Incidentally perhaps some of the more zealous critics of Dr Williams will be mollified by his conclusion to the ‘sharia section’:
If we can attempt to speak for the liberties and consciences of others in this country as well as our own, we shall I believe be doing something we as a Church are called to do in Christ’s name, witnessing to his Lordship and not compromising it.
God’s strength to him, I say.
Mike Higton, of Exeter University, has really done a magnificent job of producing a summary of the Archbishop’s now notorious speech: actually, three summaries; brief, longer and detailed. I mentioned it as an update to my own gloss below, but this really is a masterful analysis of what the Archbishop said (and occasionally, what he didn’t say).
It really does do what it says on the tin. Thank you, Mike.
… then how about this for a description of the last 48 hours:
An archbishop once gave an oration
On religion and law in our nation;
When we heard what he said
We all stoned him down dead,
To protect our great civilisation.
From the completely spot-on Ben Myers. (Thank you, Ben, for writing something that is both funny and acute).

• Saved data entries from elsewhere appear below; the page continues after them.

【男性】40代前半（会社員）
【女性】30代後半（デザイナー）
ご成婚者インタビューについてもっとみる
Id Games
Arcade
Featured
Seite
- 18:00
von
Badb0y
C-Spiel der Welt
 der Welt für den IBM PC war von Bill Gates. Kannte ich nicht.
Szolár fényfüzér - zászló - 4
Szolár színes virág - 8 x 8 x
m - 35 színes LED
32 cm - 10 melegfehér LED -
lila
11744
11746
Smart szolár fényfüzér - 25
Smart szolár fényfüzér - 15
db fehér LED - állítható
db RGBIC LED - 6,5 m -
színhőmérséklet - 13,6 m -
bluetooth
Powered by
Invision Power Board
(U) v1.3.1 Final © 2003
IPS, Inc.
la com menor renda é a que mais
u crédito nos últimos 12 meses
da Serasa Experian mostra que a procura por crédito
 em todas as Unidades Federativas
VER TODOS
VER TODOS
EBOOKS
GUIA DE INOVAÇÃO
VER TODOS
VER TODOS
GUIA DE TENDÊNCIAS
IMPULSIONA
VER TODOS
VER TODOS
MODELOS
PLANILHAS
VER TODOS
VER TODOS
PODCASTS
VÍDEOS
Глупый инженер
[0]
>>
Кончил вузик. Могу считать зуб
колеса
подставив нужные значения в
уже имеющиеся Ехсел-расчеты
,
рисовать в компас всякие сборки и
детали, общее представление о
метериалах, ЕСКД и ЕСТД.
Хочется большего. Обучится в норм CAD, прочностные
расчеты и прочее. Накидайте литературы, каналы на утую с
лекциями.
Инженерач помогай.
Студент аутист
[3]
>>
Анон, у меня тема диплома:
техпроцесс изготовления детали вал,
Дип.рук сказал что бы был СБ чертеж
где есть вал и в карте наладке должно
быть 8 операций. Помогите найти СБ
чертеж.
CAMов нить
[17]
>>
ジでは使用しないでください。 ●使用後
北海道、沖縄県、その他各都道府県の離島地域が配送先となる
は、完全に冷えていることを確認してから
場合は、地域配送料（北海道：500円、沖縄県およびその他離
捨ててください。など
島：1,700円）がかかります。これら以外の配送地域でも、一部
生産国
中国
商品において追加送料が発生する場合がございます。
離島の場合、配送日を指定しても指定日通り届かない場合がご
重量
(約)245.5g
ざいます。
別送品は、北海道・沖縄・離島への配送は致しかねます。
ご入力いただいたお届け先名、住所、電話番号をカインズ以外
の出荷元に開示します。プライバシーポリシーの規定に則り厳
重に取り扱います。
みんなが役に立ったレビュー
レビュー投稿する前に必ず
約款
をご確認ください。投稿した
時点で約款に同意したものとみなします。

I’ve often thought that the difference between reading the text of one of Dr William’s speeches, and hearing him delivering it, is like the difference between reading a music score and hearing the Berlin Philharmonic playing the piece: only the very gifted can “hear” the music from the score, but even the most flannel-eared can understand the beauty of the performance.
So it is all to the good that BBC Parliament are streaming a video recording of the delivery of the notorious speech. You can watch it here. (Thanks to Matt Wardman of the Wardman Wire for the link). One poignant moment in the lecture as delivered is the aside about the acoustics of the hall: if people aren’t able to hear the Archbishop’s speech, that’s not a problem, as so many people already know what he’s going to say, anyway.